* **TEXTO FUENTE**:
---------------

Qué pasa si los padres exigen demasiado?
A menudo se critica la laxitud de los padres, pero educar no es tarea fácil, y si unos pecan por defecto, otros lo hacen por exceso y piden a sus hijos que sean obedientes, educados, inteligentes, ¡perfectos! ¿Conviene exigir tanto?
Exigir demasiado a los hijos
Poco rentable
Pasarse el día diciendo a los hijos lo que han de hacer y plantearles unas altas exigencias puede parecer inicialmente rentable, porque cuando son pequeños, por agradar a sus padres, los niños se esfuerzan por cumplir sus órdenes. Pero a medida que crecen, esa presión se transforma en daños.
Poca espontaneidad
A la pasividad y la baja autoestima suman el temor a que lo que hagan o digan no encaje en los objetivos o intereses que los otros han marcado para ellos.
Dependencia
Esperan que alguien les diga lo que han de hacer y que alguien les controle desde fuera.
Inseguridad
Piensan que nunca hacen suficiente, que son inadecuados, que han de demostrar constantemente su valía.
Pasividad
Siempre esperan instrucciones o que las cosas las resuelvan otros.
Agresividad
A veces intentan escapar a la angustia, el rencor y la culpabilidad que sienten rebelándose, y descargan la agresividad que acumulan sobre ellos mismos o sobre otros, como los hermanos pequeños o sus compañeros de escuela.
Ansiedad
La inseguridad hace que cualquier cambio de situación, prueba o nueva relación los angustie.
Frustración
Si los objetivos que les exigen son inalcanzables, se frustran. Y si se vuelven perfeccionistas y esclavos del detalle, también, porque ven que no pueden controlar todo en la vida.
Baja autoestima
La falta de reconocimiento a sus logros, la ausencia de autonomía y de automotivación hace que terminen teniendo una mala imagen de sí mismos.
Poca emotividad
Inhiben sus deseos y sentimientos porque viven pendientes de las obligaciones, de “lo que hay que hacer”.
Si el niño saca un ocho en el examen le instan a esforzarse para que la próxima vez sea un nueve. Y si logra el nueve, le reclaman un diez. Recuerdan constantemente que hay que recoger el baño después de cada ducha, que hay que doblar la ropa limpia y poner la sucia en el saco de lavar, que hay que obedecer y acudir a la primera cuando le llaman… Hay que, hay que…
Son pocos los padres que no desean grandes cosas para sus hijos. Pero entre desearlas y fijarlas como objetivo hay un trecho. Y ese es el que suelen recorrer los padres convencidos de que sus hijos rendirán más si ellos son muy exigentes, si en lugar de felicitarles por lo ya conseguido remarcan lo que aún tienen pendiente. Puede parecer que en una sociedad en constante lamento sobre la falta de cultura del esfuerzo, sobre la falta de límites y de tolerancia a la frustración con que crecen las nuevas generaciones, este tipo de padres exigentes son una especie en extinción. Sin embargo, psicólogos y pedagogos aseguran que no es así, que son muchas las familias que presionan a los hijos, especialmente en el ámbito académico, y que este exceso de exigencia está detrás de muchos de los problemas que llegan a sus consultas.

---------------

* **CONJUNTO DE DATOS**:
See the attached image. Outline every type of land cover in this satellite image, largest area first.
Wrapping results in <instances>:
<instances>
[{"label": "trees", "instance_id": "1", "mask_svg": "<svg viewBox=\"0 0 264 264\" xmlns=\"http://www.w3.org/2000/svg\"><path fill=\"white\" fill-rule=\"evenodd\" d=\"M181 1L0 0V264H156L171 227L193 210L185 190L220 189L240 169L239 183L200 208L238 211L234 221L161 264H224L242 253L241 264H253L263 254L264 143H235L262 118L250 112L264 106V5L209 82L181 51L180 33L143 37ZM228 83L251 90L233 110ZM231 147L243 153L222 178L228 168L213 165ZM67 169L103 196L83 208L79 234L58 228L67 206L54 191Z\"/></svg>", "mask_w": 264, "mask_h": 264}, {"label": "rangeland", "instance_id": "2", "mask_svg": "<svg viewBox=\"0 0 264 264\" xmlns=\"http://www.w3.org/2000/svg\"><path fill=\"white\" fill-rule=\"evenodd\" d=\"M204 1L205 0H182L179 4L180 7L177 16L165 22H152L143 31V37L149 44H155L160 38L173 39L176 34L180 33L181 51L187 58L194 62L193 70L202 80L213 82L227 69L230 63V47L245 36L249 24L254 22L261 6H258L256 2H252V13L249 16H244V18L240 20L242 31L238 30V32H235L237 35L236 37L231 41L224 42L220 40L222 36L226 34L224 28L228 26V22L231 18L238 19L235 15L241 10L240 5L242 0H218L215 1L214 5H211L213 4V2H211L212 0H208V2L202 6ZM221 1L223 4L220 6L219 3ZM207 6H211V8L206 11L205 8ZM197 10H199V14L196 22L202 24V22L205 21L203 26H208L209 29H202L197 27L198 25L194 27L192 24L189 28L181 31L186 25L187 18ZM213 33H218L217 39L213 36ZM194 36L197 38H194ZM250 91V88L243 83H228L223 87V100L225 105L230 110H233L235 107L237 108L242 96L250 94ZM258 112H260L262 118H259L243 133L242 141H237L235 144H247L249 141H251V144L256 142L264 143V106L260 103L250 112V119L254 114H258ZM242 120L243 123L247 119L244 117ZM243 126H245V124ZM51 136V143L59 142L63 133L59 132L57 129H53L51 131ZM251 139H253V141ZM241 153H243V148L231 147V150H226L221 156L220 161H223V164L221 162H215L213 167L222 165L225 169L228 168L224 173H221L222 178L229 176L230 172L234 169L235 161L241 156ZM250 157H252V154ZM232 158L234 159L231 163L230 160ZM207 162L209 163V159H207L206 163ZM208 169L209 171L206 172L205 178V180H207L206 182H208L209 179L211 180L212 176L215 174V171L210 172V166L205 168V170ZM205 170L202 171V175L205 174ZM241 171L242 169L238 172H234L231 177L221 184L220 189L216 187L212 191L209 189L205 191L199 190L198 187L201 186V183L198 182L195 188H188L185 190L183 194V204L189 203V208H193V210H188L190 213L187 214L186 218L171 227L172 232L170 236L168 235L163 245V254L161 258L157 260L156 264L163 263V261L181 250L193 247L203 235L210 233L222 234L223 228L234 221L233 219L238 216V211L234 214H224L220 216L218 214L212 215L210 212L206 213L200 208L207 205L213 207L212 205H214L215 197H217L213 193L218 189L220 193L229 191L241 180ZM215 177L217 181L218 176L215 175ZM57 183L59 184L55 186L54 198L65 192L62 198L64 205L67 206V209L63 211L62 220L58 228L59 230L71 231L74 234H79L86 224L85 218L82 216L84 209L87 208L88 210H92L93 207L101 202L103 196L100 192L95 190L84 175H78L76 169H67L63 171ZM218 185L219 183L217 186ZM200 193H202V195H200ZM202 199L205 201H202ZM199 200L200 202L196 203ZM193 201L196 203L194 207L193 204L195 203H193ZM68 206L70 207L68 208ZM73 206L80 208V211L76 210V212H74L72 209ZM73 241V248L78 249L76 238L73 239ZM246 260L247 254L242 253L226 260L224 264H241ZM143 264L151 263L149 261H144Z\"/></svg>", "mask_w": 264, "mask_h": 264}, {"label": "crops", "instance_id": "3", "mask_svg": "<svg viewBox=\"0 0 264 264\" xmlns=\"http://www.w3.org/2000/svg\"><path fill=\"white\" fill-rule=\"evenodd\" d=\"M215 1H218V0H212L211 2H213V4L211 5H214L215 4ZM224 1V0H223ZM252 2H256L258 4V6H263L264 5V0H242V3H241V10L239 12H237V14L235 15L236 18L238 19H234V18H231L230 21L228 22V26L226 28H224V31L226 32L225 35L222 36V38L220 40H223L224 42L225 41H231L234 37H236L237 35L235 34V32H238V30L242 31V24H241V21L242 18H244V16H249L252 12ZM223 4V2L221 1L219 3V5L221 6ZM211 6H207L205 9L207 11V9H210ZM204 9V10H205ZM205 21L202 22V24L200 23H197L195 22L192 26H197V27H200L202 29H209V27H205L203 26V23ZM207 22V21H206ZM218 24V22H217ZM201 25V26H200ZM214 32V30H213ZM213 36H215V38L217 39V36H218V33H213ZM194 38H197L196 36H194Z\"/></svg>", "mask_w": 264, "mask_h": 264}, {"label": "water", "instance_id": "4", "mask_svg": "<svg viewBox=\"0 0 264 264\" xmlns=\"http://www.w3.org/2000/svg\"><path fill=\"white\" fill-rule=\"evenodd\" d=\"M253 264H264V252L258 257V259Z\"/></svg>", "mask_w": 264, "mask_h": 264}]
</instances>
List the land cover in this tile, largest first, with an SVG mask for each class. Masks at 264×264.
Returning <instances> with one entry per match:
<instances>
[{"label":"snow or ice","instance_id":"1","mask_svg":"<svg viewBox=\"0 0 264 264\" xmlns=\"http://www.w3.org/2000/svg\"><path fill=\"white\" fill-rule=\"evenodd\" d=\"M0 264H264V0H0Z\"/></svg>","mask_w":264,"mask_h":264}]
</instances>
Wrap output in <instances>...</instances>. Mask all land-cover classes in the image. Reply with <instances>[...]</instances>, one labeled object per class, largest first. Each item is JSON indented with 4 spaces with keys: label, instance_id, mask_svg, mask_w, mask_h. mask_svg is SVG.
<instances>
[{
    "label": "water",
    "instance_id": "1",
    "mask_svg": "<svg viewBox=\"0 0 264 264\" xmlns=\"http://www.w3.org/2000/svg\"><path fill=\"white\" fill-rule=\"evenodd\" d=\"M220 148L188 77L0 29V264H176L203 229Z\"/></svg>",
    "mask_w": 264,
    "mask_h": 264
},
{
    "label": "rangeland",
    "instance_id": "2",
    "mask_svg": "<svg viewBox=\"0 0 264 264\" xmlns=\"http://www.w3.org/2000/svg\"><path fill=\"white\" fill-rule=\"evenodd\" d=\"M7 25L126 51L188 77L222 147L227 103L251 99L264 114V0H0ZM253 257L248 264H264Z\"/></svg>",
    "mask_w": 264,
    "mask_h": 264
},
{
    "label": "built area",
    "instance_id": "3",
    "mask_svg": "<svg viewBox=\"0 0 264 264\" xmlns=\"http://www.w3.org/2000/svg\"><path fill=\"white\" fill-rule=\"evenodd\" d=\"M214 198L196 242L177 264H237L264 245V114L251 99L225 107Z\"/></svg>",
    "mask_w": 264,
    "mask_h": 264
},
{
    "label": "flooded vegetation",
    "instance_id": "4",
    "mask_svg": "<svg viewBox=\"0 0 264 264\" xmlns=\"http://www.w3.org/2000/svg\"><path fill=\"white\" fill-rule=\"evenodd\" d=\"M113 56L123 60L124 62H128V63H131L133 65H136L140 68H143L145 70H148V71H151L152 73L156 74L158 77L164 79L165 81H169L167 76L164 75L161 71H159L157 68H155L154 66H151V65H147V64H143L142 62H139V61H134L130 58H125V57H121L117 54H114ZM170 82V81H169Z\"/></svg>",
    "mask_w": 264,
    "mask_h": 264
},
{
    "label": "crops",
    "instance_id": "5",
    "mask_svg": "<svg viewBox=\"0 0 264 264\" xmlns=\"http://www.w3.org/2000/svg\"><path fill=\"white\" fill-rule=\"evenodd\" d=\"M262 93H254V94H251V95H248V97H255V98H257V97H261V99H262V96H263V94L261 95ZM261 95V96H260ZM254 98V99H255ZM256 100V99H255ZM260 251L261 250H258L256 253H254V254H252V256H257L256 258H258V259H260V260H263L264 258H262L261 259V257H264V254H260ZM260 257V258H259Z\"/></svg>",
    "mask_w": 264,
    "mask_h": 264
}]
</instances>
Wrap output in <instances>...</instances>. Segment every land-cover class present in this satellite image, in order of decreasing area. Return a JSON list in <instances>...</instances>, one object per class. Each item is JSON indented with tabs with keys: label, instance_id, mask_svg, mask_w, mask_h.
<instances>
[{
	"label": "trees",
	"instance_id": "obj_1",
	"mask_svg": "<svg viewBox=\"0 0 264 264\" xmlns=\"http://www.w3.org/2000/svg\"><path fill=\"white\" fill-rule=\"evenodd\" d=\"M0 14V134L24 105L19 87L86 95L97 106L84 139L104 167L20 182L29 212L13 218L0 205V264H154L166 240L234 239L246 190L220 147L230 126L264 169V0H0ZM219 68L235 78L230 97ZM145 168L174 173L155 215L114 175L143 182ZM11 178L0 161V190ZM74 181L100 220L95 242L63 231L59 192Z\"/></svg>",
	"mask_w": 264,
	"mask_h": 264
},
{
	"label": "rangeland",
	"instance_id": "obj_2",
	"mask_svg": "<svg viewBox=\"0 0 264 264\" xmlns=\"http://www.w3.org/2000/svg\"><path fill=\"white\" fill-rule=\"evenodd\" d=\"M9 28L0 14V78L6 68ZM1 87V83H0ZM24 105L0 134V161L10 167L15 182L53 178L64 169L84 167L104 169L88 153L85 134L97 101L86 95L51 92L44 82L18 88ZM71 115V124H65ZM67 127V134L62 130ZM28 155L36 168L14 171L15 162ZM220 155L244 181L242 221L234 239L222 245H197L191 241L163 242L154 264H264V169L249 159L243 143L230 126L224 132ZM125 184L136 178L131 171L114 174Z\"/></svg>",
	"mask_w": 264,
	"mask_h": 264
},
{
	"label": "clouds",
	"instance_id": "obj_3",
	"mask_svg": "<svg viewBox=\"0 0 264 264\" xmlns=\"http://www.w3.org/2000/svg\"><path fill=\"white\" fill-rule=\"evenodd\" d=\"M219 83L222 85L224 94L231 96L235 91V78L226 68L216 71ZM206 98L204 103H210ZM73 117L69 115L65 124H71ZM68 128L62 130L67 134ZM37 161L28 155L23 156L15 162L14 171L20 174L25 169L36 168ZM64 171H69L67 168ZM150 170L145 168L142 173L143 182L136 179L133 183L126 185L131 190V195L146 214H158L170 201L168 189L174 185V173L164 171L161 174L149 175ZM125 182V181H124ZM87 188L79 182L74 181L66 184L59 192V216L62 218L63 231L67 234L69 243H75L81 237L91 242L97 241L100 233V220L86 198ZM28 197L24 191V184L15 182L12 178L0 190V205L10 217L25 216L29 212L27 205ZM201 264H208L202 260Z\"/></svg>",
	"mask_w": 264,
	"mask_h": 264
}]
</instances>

---------------

* **TAREA A**:
Traduce al inglés esta oración del texto sobre los padres exigentes: "Esperan que alguien les diga lo que han de hacer y que alguien les controle desde fuera."
* **TAREA B**:
Reproduce sin cambios el pasaje del texto sobre los padres exigentes que va desde "A menudo se" hasta "controle desde fuera.".

* **RESPUESTA A**:
They expect someone to tell them what they have to do and someone to control them from outside.

* **RESPUESTA B**:
A menudo se critica la laxitud de los padres, pero educar no es tarea fácil, y si unos pecan por defecto, otros lo hacen por exceso y piden a sus hijos que sean obedientes, educados, inteligentes, ¡perfectos! ¿Conviene exigir tanto?
Exigir demasiado a los hijos
Poco rentable
Pasarse el día diciendo a los hijos lo que han de hacer y plantearles unas altas exigencias puede parecer inicialmente rentable, porque cuando son pequeños, por agradar a sus padres, los niños se esfuerzan por cumplir sus órdenes. Pero a medida que crecen, esa presión se transforma en daños.
Poca espontaneidad
A la pasividad y la baja autoestima suman el temor a que lo que hagan o digan no encaje en los objetivos o intereses que los otros han marcado para ellos.
Dependencia
Esperan que alguien les diga lo que han de hacer y que alguien les controle desde fuera.